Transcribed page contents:
++++++++
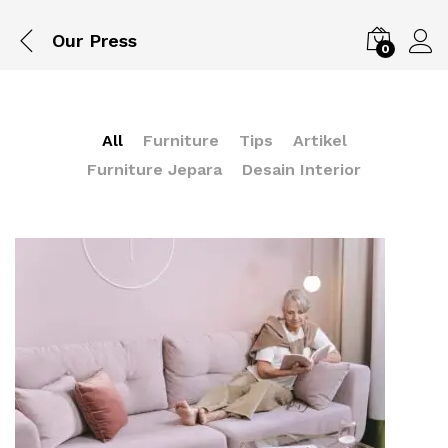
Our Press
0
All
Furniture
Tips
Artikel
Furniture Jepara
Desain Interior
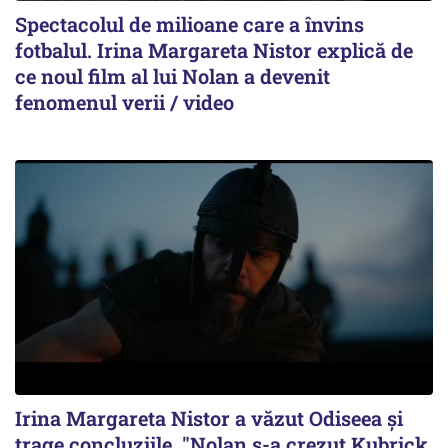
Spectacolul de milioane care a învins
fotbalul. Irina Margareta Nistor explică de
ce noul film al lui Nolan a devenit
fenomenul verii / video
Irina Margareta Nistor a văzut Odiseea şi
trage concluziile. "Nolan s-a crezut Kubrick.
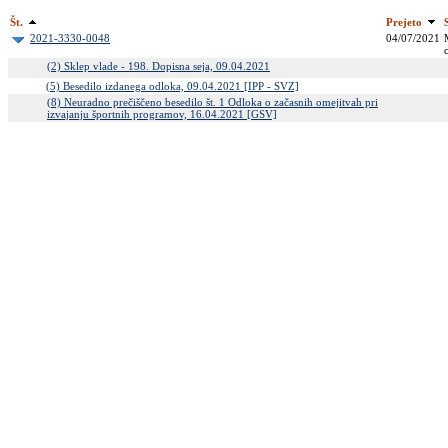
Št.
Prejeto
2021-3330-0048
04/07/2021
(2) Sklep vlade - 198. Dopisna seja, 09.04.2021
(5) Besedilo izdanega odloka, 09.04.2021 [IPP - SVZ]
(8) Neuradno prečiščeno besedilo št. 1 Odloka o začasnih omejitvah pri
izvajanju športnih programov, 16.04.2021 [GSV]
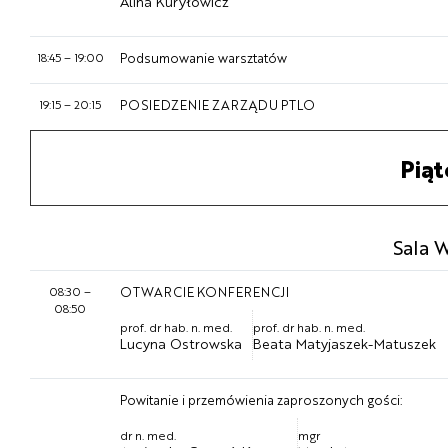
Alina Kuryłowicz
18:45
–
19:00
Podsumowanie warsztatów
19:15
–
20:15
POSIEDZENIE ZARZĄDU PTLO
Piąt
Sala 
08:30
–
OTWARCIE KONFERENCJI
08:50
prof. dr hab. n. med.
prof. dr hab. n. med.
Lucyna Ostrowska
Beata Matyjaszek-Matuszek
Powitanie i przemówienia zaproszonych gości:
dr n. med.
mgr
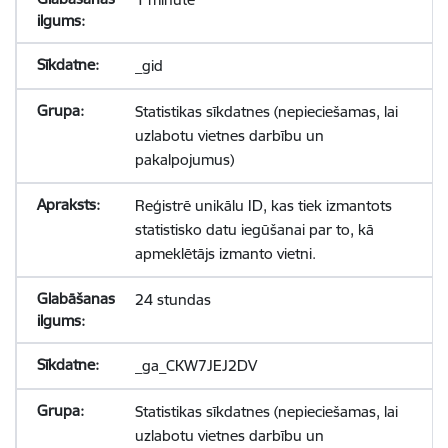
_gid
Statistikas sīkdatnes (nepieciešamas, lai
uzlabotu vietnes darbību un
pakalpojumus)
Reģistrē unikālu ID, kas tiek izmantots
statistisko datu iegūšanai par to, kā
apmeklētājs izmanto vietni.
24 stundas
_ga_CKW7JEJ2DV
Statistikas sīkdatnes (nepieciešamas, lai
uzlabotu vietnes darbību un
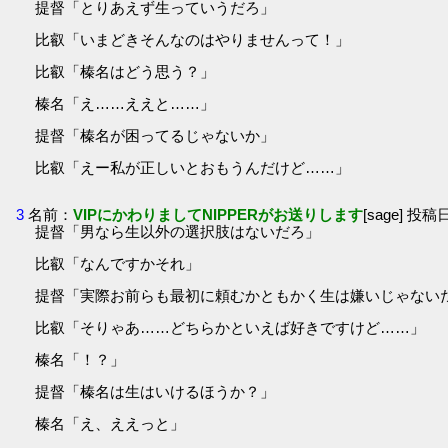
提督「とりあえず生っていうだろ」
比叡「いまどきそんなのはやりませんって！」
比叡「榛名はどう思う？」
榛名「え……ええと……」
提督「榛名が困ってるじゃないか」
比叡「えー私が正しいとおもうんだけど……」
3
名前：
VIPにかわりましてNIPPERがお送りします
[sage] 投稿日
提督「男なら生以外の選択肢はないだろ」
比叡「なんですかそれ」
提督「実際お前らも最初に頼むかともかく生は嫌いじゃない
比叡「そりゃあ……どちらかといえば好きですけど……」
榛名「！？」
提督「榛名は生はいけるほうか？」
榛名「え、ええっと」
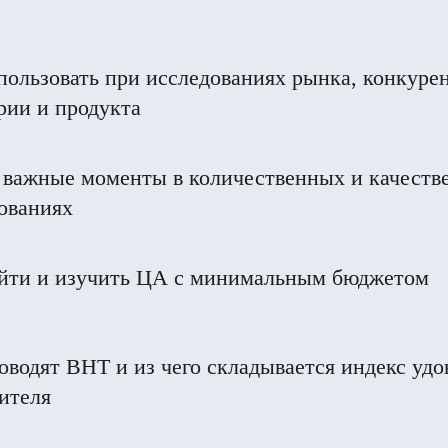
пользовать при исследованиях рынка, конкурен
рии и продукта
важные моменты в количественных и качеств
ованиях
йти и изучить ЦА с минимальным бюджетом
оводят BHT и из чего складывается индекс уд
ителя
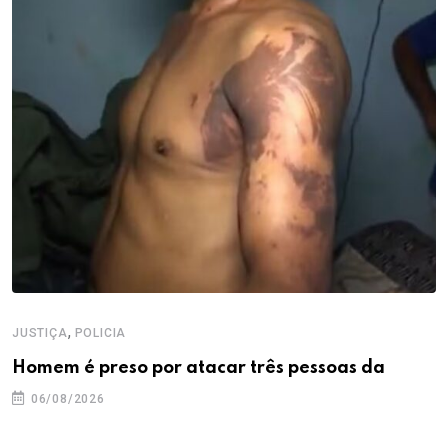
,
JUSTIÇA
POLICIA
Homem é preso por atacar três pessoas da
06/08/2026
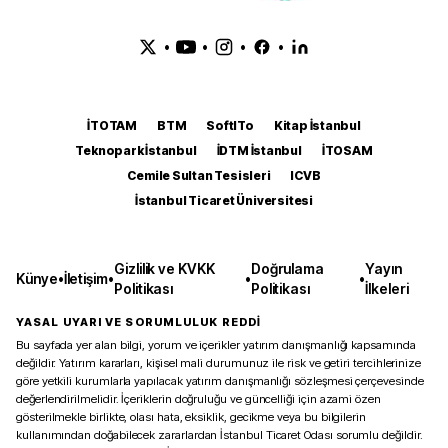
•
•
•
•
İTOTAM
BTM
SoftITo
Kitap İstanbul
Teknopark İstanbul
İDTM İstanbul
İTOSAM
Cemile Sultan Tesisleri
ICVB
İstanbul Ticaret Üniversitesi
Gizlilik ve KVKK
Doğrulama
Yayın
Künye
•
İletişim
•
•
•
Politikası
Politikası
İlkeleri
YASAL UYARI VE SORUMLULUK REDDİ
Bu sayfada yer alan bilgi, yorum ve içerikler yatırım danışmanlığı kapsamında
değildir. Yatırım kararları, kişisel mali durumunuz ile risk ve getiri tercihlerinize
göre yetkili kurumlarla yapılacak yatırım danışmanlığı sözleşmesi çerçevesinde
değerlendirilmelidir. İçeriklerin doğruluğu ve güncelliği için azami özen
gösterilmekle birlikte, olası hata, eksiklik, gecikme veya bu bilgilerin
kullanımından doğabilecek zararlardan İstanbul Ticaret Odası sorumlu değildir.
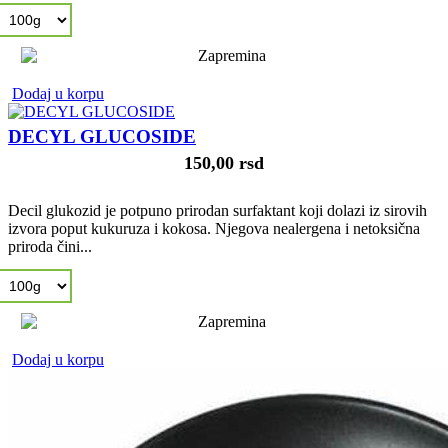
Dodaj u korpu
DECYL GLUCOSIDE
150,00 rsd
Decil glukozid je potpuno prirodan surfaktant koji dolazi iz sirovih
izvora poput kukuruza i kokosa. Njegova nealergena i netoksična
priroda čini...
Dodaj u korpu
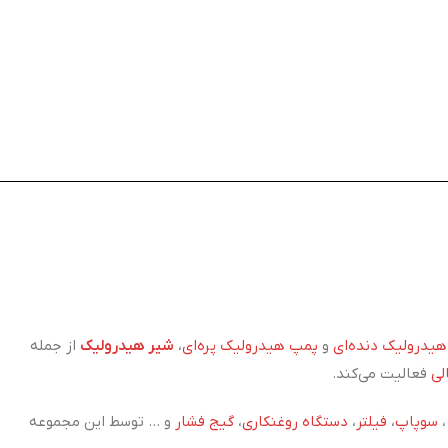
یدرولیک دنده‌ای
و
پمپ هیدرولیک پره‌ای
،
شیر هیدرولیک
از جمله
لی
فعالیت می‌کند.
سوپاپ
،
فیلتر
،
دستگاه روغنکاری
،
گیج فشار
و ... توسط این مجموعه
++++++++
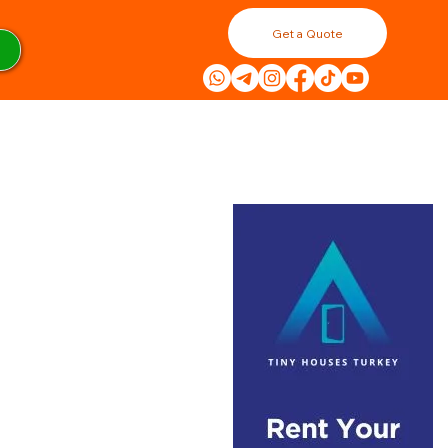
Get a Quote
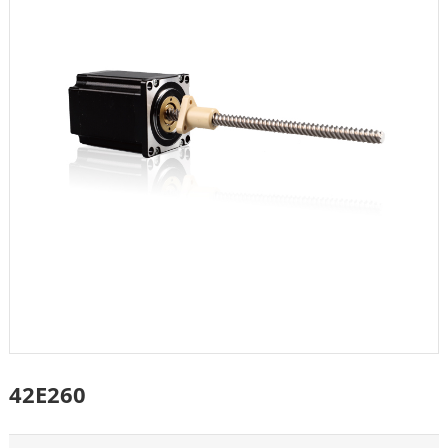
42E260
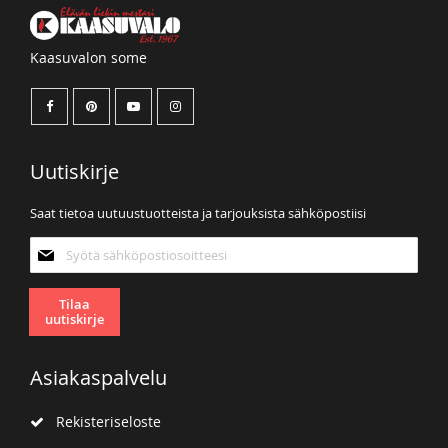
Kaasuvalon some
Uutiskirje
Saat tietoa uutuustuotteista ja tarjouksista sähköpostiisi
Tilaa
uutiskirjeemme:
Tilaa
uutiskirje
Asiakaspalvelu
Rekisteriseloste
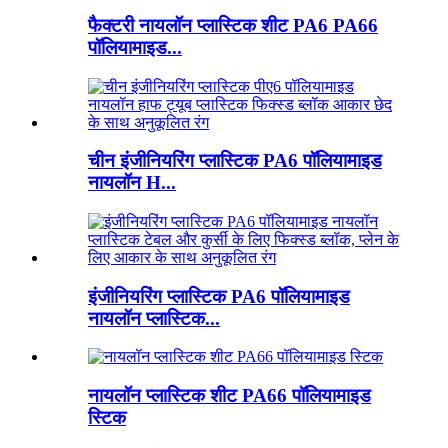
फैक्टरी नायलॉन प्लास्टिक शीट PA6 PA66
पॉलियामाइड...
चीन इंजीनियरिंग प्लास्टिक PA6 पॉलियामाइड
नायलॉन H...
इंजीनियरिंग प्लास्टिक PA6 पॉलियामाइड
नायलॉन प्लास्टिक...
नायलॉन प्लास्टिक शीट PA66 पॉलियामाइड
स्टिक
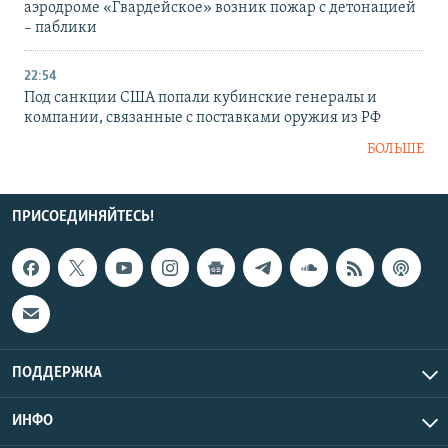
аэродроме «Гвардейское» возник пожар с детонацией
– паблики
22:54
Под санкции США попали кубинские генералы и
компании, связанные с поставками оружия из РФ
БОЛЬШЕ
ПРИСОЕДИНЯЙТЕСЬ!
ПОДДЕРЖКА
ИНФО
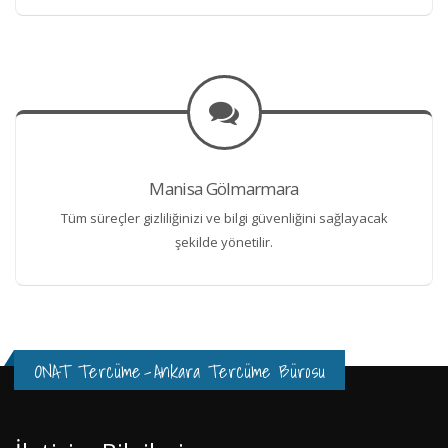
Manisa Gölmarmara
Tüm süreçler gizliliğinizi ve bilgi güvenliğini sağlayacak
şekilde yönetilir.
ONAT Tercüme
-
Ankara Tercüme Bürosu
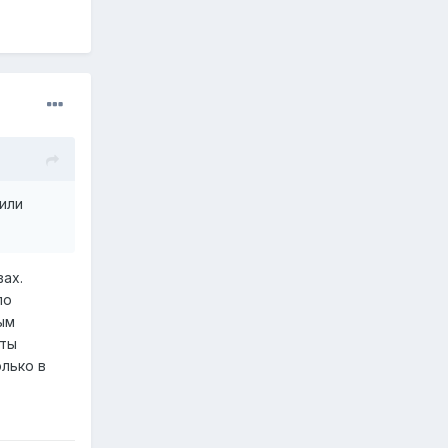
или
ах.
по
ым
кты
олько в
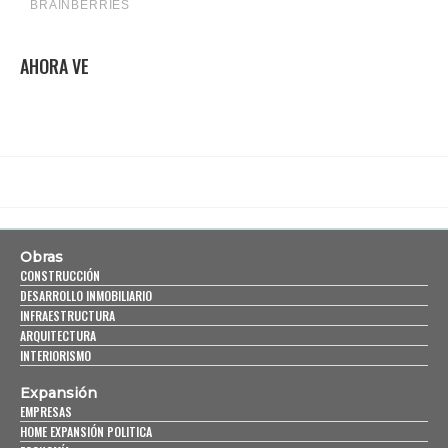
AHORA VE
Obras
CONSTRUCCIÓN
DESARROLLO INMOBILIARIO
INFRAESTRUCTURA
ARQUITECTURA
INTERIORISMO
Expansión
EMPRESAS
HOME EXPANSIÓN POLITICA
++++++++
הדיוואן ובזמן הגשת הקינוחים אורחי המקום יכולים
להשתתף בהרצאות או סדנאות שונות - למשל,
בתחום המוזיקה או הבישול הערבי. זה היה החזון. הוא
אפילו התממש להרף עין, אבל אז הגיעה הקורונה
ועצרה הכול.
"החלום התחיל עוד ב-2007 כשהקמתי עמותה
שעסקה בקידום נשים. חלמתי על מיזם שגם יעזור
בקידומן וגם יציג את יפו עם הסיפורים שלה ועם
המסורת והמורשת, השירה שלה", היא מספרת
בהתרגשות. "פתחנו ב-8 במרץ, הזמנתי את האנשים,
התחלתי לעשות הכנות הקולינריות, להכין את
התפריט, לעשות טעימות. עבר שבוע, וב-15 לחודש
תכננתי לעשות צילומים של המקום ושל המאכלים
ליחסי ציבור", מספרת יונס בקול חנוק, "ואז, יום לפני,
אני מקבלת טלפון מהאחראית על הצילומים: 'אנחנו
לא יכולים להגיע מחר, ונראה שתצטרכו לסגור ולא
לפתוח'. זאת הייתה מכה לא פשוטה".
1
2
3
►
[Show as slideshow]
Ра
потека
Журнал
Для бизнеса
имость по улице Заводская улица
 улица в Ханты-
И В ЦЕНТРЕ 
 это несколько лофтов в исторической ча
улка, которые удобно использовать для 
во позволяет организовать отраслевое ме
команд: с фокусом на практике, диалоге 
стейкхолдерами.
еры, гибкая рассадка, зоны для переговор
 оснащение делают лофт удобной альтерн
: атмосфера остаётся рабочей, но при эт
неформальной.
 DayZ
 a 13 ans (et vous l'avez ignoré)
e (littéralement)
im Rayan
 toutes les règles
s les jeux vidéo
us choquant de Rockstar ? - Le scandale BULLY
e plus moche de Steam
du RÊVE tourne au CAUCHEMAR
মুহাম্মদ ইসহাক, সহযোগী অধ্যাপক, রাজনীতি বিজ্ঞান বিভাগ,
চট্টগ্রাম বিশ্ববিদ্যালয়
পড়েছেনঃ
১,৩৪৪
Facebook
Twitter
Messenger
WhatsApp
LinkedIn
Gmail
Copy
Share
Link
++++++++
What you need to do: Please reproduce the part of the listing that opens with the line containing "пожар с детонацией" and closes with the line containing "HOME EXPANSIÓN POLITICA", swapping "INTERIORISMO" for "DISEÑO INTERIOR" and changing nothing else. Leave the pictures out of your answer.

Exercise output:
аэродроме «Гвардейское» возник пожар с детонацией
– паблики
22:54
Под санкции США попали кубинские генералы и
компании, связанные с поставками оружия из РФ
БОЛЬШЕ
ПРИСОЕДИНЯЙТЕСЬ!
ПОДДЕРЖКА
ИНФО
Manisa Gölmarmara
Tüm süreçler gizliliğinizi ve bilgi güvenliğini sağlayacak
şekilde yönetilir.
ONAT Tercüme
-
Ankara Tercüme Bürosu
или
ах.
по
ым
кты
олько в
AHORA VE
Obras
CONSTRUCCIÓN
DESARROLLO INMOBILIARIO
INFRAESTRUCTURA
ARQUITECTURA
DISEÑO INTERIOR
Expansión
EMPRESAS
HOME EXPANSIÓN POLITICA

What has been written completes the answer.